[PASSAGE GIVEN]
=======
The German Aerospace Center DLR has a dual mandate as the national research center for aeronautics and space, and as the space agency of the
German federal government. Approximately 8,000 people work for DLR on a uniquely diverse range of topics spanning the fields of aeronautics,
space, energy, transport and security research. They collaborate on projects extending from fundamental research to the development of the
innovative applications and products of the future. If the idea of joining a top-class team of researchers working in a supportive, inspirational
environment appeals to you, then why not launch your mission with us?
For our German Trainee Programme (GTP) in cooperation with ESTEC, Noordwijk, NL, we wish to recruit a
Have you (almost) completed your degree studies? Are you inspired by space exploration and keen to pursue a career in this exciting field?
If so, perhaps you should take a closer look at the German Trainee Programme. Organised by DLR, it offers you the chance to work shoulder
to shoulder with experts from the 22 member states of ESA - keeping your finger on the pulse of Europe’s space programmes. Over a period
up to 24 months, you will actively contribute to the latest research and/or technology projects. This is complemented by a generous scholarship.
What better way to launch your career in international space business? The next GTP commences on 1 February 2018
This is your opportunity to join the team at ESTEC in Noordwijk, The Netherlands.
=======
Dataset excerpts
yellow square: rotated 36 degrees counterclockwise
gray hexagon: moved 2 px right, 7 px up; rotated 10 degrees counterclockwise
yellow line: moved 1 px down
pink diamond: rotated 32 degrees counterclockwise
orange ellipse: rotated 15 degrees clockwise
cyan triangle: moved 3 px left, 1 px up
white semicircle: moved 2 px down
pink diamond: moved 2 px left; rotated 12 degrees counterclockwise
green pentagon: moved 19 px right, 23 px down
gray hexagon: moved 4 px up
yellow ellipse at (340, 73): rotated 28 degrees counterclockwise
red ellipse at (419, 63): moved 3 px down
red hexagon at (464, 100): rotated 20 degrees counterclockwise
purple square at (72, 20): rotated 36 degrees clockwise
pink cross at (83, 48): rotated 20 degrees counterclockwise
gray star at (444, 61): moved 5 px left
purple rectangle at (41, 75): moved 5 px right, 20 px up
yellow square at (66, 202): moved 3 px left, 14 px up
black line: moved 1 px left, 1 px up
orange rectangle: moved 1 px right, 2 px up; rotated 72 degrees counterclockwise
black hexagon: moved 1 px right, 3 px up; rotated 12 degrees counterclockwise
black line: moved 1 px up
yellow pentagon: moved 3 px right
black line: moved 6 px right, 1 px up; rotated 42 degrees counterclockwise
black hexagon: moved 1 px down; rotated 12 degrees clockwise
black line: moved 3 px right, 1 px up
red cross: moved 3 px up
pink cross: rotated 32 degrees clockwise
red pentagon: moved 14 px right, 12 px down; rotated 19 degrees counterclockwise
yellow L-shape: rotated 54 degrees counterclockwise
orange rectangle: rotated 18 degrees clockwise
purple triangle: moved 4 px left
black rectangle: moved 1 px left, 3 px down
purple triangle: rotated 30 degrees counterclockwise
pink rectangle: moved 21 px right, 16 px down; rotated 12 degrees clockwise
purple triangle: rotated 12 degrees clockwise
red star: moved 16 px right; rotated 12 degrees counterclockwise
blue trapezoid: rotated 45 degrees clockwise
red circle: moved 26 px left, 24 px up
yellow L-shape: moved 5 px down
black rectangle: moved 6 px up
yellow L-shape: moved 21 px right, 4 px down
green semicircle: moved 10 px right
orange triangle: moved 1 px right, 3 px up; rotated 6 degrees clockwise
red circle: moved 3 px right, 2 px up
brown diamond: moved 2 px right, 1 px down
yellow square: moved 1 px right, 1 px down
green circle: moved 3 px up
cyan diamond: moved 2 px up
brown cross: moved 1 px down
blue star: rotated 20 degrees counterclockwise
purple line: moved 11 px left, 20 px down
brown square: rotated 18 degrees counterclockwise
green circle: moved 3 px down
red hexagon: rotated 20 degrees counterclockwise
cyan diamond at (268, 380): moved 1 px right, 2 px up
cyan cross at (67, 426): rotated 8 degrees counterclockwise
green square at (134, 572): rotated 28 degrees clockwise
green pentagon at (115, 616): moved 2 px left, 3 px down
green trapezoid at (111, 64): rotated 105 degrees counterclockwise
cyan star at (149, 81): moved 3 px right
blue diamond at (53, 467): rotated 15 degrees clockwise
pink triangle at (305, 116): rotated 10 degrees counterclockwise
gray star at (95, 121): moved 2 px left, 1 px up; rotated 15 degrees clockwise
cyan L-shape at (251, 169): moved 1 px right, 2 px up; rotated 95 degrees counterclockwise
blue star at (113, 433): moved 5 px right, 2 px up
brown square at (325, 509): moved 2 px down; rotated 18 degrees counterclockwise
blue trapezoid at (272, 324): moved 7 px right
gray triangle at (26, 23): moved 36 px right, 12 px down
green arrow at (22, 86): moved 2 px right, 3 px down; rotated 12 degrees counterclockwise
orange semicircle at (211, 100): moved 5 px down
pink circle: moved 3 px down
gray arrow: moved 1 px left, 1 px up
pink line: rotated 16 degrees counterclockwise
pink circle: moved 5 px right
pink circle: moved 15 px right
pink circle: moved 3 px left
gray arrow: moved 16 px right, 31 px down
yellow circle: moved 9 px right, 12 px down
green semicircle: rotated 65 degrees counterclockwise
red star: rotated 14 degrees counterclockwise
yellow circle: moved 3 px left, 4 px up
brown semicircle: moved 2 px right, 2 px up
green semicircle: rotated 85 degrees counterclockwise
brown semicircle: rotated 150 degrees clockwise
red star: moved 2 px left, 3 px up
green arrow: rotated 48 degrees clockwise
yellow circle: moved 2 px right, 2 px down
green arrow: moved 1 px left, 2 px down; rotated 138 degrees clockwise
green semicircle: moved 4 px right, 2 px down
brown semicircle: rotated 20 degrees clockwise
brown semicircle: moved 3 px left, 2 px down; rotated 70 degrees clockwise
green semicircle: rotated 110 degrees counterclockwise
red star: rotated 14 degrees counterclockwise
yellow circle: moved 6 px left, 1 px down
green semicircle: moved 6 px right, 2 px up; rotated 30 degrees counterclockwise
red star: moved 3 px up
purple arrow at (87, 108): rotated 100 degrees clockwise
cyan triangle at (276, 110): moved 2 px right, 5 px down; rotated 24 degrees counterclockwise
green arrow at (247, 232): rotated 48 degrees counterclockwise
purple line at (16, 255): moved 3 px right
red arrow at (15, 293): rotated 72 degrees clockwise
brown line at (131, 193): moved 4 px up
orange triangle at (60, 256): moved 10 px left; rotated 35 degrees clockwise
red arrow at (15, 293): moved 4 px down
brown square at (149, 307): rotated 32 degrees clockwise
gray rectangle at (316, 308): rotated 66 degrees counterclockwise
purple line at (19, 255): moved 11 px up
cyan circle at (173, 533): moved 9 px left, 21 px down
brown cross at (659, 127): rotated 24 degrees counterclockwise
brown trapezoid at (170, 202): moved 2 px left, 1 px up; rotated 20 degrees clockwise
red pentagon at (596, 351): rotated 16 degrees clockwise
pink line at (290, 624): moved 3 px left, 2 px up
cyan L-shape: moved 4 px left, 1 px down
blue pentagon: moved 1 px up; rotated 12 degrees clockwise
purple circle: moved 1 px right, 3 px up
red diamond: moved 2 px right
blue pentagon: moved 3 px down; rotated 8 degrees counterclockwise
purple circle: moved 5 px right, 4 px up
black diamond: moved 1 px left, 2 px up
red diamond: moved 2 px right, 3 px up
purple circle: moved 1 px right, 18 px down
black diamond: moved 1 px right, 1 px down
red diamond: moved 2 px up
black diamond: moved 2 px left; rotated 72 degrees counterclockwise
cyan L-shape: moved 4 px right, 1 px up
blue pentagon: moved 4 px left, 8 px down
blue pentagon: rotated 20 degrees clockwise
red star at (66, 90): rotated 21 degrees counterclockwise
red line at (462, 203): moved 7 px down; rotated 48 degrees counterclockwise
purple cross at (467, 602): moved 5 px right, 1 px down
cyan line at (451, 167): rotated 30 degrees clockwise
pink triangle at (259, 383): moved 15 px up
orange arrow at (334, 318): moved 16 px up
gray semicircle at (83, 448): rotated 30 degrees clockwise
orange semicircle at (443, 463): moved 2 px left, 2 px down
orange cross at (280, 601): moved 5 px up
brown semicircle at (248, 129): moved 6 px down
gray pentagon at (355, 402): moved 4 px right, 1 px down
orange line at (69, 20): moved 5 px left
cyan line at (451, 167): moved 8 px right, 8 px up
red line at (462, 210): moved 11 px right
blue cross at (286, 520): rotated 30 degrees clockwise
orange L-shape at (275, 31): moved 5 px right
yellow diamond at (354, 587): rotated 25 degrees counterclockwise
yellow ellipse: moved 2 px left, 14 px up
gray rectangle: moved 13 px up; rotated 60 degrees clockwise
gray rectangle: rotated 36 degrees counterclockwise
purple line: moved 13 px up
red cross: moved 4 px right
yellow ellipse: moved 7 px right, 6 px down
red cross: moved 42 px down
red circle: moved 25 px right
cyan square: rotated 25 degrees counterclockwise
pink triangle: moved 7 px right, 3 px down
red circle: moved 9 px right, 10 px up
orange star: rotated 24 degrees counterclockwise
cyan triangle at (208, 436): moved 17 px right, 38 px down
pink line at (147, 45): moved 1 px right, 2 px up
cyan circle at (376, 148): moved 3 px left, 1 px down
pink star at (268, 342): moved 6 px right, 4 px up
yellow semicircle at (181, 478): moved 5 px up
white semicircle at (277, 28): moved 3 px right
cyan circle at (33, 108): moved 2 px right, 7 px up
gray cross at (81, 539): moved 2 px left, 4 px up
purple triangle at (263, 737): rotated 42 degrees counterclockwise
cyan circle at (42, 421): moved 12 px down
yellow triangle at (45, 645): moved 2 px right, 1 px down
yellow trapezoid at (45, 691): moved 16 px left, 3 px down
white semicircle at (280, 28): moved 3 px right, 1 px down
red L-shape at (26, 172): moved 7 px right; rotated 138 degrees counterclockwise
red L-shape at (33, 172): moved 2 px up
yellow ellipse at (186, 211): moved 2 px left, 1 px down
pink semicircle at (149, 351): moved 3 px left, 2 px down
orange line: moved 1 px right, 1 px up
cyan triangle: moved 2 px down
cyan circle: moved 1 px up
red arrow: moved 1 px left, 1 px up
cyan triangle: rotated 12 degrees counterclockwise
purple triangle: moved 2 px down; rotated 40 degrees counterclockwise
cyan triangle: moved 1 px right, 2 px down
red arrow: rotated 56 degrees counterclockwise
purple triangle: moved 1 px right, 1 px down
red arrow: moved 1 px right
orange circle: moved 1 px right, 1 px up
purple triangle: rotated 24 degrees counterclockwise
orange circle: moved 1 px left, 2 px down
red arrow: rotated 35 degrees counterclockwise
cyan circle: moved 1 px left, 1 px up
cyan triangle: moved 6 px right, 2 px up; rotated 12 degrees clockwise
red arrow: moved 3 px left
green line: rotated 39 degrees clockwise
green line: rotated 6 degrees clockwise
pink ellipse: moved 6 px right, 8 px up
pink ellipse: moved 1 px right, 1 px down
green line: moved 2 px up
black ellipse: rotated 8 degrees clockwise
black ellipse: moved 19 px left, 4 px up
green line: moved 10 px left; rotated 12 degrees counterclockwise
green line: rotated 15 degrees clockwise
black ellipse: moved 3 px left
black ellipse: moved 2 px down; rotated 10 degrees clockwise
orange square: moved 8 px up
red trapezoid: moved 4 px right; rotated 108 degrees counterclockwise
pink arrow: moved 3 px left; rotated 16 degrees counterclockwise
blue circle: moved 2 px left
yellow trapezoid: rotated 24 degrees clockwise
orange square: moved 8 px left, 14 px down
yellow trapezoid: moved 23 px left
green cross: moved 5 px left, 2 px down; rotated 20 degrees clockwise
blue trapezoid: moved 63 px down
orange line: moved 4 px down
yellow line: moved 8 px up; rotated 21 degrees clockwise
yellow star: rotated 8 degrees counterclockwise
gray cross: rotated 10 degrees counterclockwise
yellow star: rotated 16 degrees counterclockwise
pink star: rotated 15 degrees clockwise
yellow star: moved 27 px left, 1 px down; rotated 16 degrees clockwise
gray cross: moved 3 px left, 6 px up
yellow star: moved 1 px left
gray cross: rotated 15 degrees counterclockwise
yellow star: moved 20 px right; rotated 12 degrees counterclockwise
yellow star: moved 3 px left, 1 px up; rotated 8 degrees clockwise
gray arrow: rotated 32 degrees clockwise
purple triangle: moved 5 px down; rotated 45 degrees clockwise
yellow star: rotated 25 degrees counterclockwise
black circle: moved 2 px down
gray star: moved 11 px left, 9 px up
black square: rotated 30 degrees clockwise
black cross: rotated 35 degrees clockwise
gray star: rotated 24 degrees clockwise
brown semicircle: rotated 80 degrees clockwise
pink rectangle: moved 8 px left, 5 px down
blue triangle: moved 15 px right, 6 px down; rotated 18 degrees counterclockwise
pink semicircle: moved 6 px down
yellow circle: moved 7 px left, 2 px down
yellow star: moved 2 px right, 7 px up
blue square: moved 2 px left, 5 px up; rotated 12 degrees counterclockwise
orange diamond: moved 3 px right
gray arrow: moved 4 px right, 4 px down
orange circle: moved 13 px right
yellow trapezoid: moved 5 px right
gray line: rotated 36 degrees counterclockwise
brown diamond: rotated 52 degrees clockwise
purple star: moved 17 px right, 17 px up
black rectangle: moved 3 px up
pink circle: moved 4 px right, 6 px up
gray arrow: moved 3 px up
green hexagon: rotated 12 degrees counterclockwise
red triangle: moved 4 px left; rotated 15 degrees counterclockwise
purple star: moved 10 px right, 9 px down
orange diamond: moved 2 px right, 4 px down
=======
[REQUEST 1]
From the DLR job posting, list every field of research that DLR's work spans.
[REQUEST 2]
In the DLR job posting, copy the text starting with "For our German" and going on through "Noordwijk, The Netherlands.", changing "scholarship" to "stipend".
[REQUEST 3]
Answer these questions from the DLR job posting:
(a) About how many people work for DLR?
(b) How long can the German Trainee Programme last?
(c) On what date does the next GTP begin?

[EXPECTED ANSWER 1]
Aeronautics, space, energy, transport, security research

[EXPECTED ANSWER 2]
For our German Trainee Programme (GTP) in cooperation with ESTEC, Noordwijk, NL, we wish to recruit a
Have you (almost) completed your degree studies? Are you inspired by space exploration and keen to pursue a career in this exciting field?
If so, perhaps you should take a closer look at the German Trainee Programme. Organised by DLR, it offers you the chance to work shoulder
to shoulder with experts from the 22 member states of ESA - keeping your finger on the pulse of Europe’s space programmes. Over a period
up to 24 months, you will actively contribute to the latest research and/or technology projects. This is complemented by a generous stipend.
What better way to launch your career in international space business? The next GTP commences on 1 February 2018
This is your opportunity to join the team at ESTEC in Noordwijk, The Netherlands.

[EXPECTED ANSWER 3]
(a) Approximately 8,000
(b) Up to 24 months
(c) 1 February 2018